It's almost an article of liberal faith that the ability to misconstrue the essence of a message is a inalienable birthright. John Dickerson, writing in Slate, argues that Libertarian Republican presidential candidate Ron Paul's counter-message at the recent Republican debate was criticized because he expressed "unpopular opinions." The confusion between popularity and the credible explication of events is, indeed, a hallmark of modern liberalism.
Mr. Dickerson further expands his theme by arguing that Paul's assertion that 9/11 was the result of our presence in the Middle East is, in fact, a GOP talking point. However, as always, he misses the larger point: bin Laden himself has issued fatwas that stipulate that America's power projection worldwide, but in particular in the Middle East, were the predicates for 9/11, so that is not at issue. Rather, the more profound question is whether the U.S.'s efforts to correct the balance of dictatorships and totalitarian regimes is a legitimate global role?
That is, does Mr. Paul's appraisal of American values include its renowned exceptionalism, and does he agree that the degree to which the U.S. can seed those democratic values in otherwise hostile civic nations not only improves the lives of their citizens but provides a measure of security for ourselves? Or, is he effectively arguing that the U.S. should mimic the isolationist instinct of the late 30s and wall ourselves in from the world, hoping the Islamic barbarians will decide to no longer pursue our demise?
Dickerson's other points merely confirm the left's apparently limitless capacity for drawing the wrong conclusions as he argues that the GOP should allow opinions such as Paul's because theirs is allegedly a big tent party. Whether pro-abortion candidates such as Mr. Guiliani should be allowed into the party will play itself out as the primaries heat up, but the more fundamental question is whether the party wants to brook theories that are antithetical to the core values of our Republic--specifically, that America is an unambiguous force for good in the world, that the radical Islamists are, in truth, the agents of evil.
The problem with Mr.
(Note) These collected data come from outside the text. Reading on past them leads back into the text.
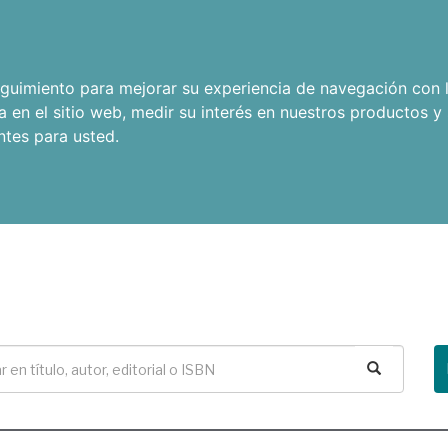
seguimiento para mejorar su experiencia de navegación con l
a en el sitio web
,
medir su interés en nuestros productos y 
ntes para usted
.
Buscar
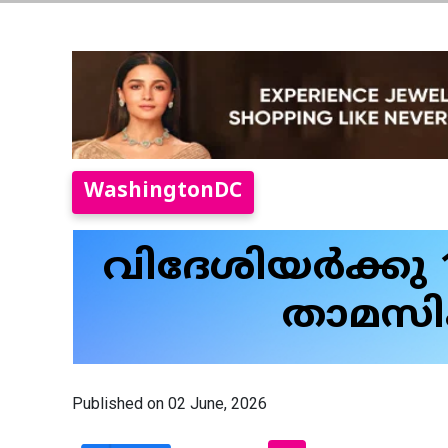
WashingtonDC
വിദേശിയർക്കു 
താമസിക
Published on 02 June, 2026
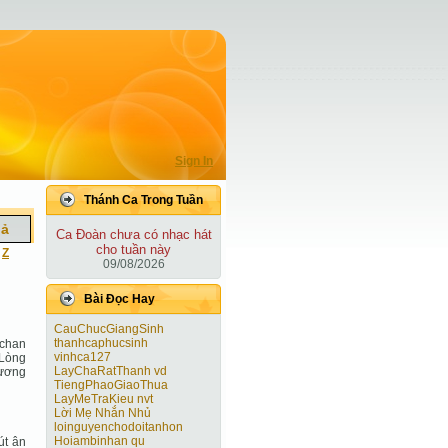
Sign In
Thánh Ca Trong Tuần
iả
Ca Ðoàn chưa có nhạc hát
cho tuần này
|
Z
09/08/2026
Bài Ðọc Hay
CauChucGiangSinh
thanhcaphucsinh
 chan
vinhca127
 Lòng
LayChaRatThanh vd
hương
TiengPhaoGiaoThua
LayMeTraKieu nvt
Lời Mẹ Nhắn Nhủ
loinguyenchodoitanhon
Hoiambinhan qu
út ân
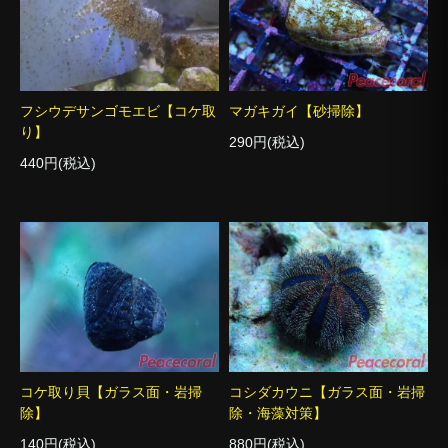
フシウデサンゴモエビ【コケ取
マガキガイ【砂掃除】
り】
290円(税込)
440円(税込)
コケ取り貝【ガラス面・岩掃
コシダカウニ【ガラス面・岩掃
除】
除・海藻対策】
140円(税込)
880円(税込)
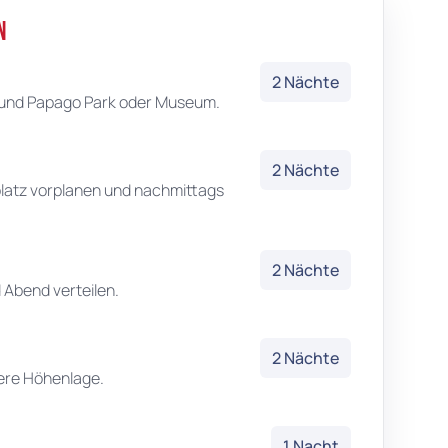
n
2 Nächte
 und Papago Park oder Museum.
2 Nächte
platz vorplanen und nachmittags
2 Nächte
Abend verteilen.
2 Nächte
ere Höhenlage.
1 Nacht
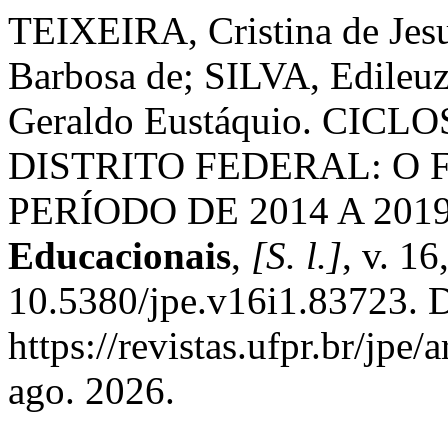
TEIXEIRA, Cristina de Je
Barbosa de; SILVA, Edile
Geraldo Eustáquio. CI
DISTRITO FEDERAL: O
PERÍODO DE 2014 A 201
Educacionais
,
[S. l.]
, v. 16
10.5380/jpe.v16i1.83723. 
https://revistas.ufpr.br/jpe
ago. 2026.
Paul's argument is that it challenges those historically hallowed precepts and implicitly suggests that the Islamists' civic philosophy is on equal moral footing with ours and, as such, that they have the right to attack America. It's a despicable inversion of the truth but one that the liberal arm of the Democratic Party shares with Mr. Paul. As such, he would be welcome in that party rather than running as a Libertarian Republican.